It's not always the music that makes a gig stand out. Factors such as atmosphere also come into play - as they do at the Vortex, one of London's most popular sharp-end jazz and improv clubs. Certainly this packed house's reaction to the mixed American/British group Big Air was ecstatically noisy. But the group deserved it.
Big Air was the brainchild of former Loose Tubes trumpet/ sax duo Chris Batchelor and Steve Buckley. The group combines the duo's ragged-edged free-jazz virtuosity with the remarkable piano of American Myra Melford (a gifted descendant of the high-density Cecil Taylor school), the furiously inventive American drummer Jim Black (who can sometimes heard over here with Tim Berne) and Britain's Oren Marshall - the Jimi Hendrix of the riotously plugged tuba.

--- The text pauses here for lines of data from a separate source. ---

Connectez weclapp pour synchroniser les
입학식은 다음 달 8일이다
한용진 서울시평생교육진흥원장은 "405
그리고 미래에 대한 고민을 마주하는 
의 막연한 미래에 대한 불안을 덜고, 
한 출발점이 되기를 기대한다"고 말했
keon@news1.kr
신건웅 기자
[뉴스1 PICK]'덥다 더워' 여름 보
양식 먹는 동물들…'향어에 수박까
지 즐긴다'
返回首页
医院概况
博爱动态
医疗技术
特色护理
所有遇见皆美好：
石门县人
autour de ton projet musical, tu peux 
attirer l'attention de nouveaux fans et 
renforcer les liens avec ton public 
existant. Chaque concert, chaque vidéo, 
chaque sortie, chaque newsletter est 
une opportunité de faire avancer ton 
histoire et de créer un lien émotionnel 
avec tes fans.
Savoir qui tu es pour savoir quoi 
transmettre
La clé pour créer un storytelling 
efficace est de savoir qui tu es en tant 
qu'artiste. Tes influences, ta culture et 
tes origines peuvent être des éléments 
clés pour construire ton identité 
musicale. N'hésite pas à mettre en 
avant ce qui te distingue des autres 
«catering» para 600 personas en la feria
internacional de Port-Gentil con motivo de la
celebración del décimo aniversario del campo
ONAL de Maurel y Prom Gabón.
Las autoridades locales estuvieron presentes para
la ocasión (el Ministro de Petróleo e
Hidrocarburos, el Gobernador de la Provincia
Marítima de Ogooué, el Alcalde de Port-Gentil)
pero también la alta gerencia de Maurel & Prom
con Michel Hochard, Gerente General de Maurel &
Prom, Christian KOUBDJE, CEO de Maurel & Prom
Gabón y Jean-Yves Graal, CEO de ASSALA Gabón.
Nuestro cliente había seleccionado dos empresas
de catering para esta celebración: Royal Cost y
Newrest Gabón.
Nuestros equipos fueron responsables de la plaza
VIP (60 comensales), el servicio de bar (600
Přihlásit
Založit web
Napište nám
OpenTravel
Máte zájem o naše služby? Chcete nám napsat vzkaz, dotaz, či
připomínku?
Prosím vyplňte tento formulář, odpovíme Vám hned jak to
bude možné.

The band was performing Batchelor and Buckley's Ten Tall Tales, a Jazz on 3/Arts Council commission. The music is hard to define concisely - perhaps a stripped-down version of Charlie Haden's Liberation Music Orchestra with the Dirty Dozen Brass Band for a rhythm section, with Cecil Taylor appearing as featured soloist might get somewhere near it.

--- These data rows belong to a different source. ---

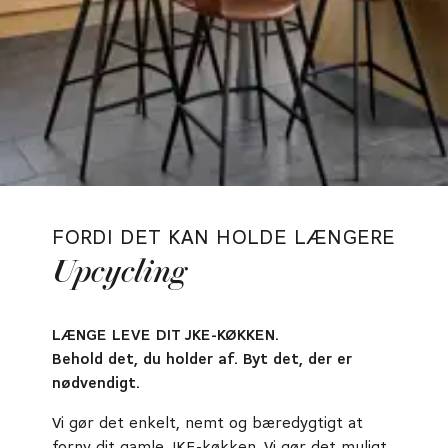
FORDI DET KAN HOLDE LÆNGERE
Upcycling
LÆNGE LEVE DIT JKE-KØKKEN.
Behold det, du holder af. Byt det, der er
nødvendigt.
Vi gør det enkelt, nemt og bæredygtigt at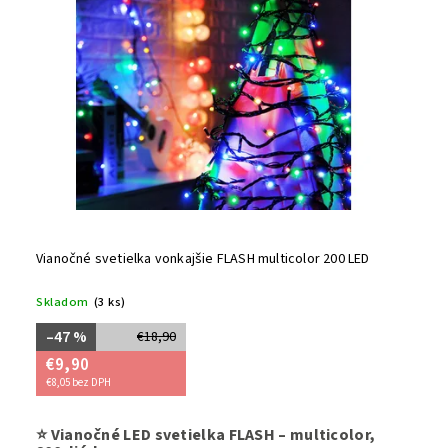
Vianočné svetielka vonkajšie FLASH multicolor 200 LED
Skladom
(3 ks)
–47 %
€18,90
€9,90
€8,05 bez DPH
Rozžiarte
⭐ Vianočné LED svetielka FLASH – multicolor,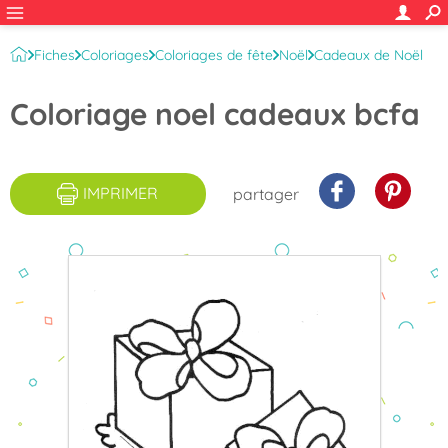
Fiches
Coloriages
Coloriages de fête
Noël
Cadeaux de Noël
Coloriage noel cadeaux bcfa
IMPRIMER
partager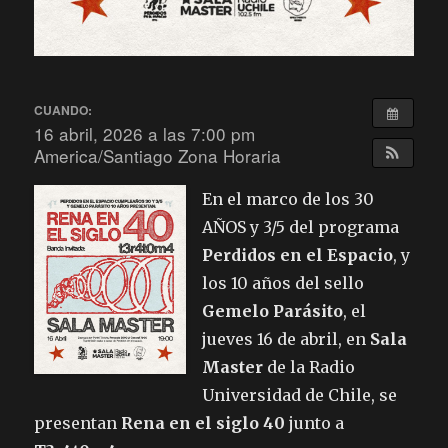
CUANDO:
16 abril, 2026 a las 7:00 pm
America/Santiago Zona Horaria
En el marco de los 30
AÑOS y 3/5 del programa
Perdidos en el Espacio
, y
los 10 años del sello
Gemelo Parásito
, el
jueves 16 de abril, en
Sala
Master
de la Radio
Universidad de Chile, se
presentan
Rena en el siglo 40
junto a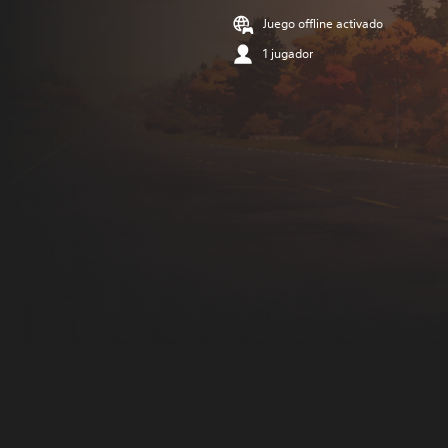
Juego offline activado
1 jugador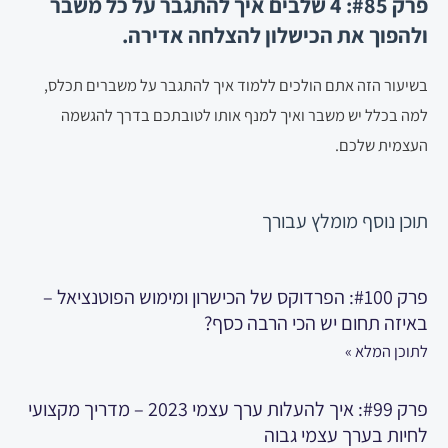
פרק #85: 4 שלבים איך להתגבר על כל משבר
ולהפוך את הכישלון להצלחה אדירה.
בשיעור הזה אתם הולכים ללמוד איך להתגבר על משברים תכלס,
למה בכלל יש משבר ואיך למנף אותו לטובתכם בדרך להגשמה
העצמית שלכם.
תוכן נוסף
מומלץ עבורך
פרק #100: הפרדוקס של הכישרון ומימוש הפוטנציאל –
באיזה תחום יש הכי הרבה כסף?
לתוכן המלא »
פרק #99: איך להעלות ערך עצמי 2023 – מדריך מקצועי
לחיות בערך עצמי גבוה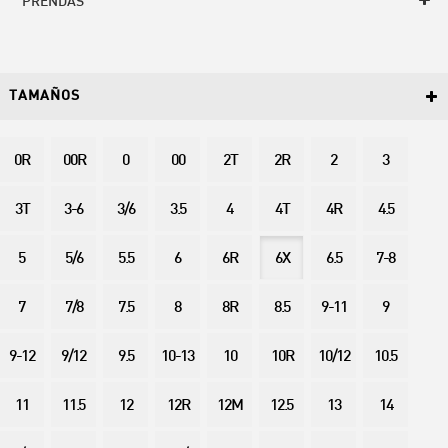
PRENDAS
TAMAÑOS
0R
00R
0
00
2T
2R
2
3
3T
3-6
3/6
3.5
4
4T
4R
4.5
5
5/6
5.5
6
6R
6X
6.5
7-8
7
7/8
7.5
8
8R
8.5
9-11
9
9-12
9/12
9.5
10-13
10
10R
10/12
10.5
11
11.5
12
12R
12M
12.5
13
14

The Liberation Music aspect was recalled by the lurching, soaring trumpet/saxophone ensembles of The Wizard, Buckley's ethereal wails harmonising with Batchelor's bold, painterly trumpet lines. A total contrast usually followed such intense moments, like Buckley's innocently capering penny-whistle lines blending with Batchelor's muted effects, and Melford on minimalist harmonium. But then a long-lined, serpentine, post-boppish theme would sweep it all away, with Melford's chemistry of taut accuracy and blistering abstract arpeggios rising imperiously out of the mêlée.
It was fascinating to hear such a band within days of encountering Ornette Coleman at the Barbican - many of Big Air's mercurial, multi-rhythmic melodies come straight from the musical revolution Coleman initiated over 40 years ago.
The later stages of the gig moved through some unexpectedly forthright bluesy grooves, and close to the finale Marshall took off on an extraordinary odyssey of what you might call grunge-tuba, which sparked Jim Black into his idiosyncratic, dazzling combination of rhythmic looseness and quicksilver momentum.
Definitely a candidate for gig of the year.
• Big Air play the Wardrobe, Leeds (0113-274 2486), tonight.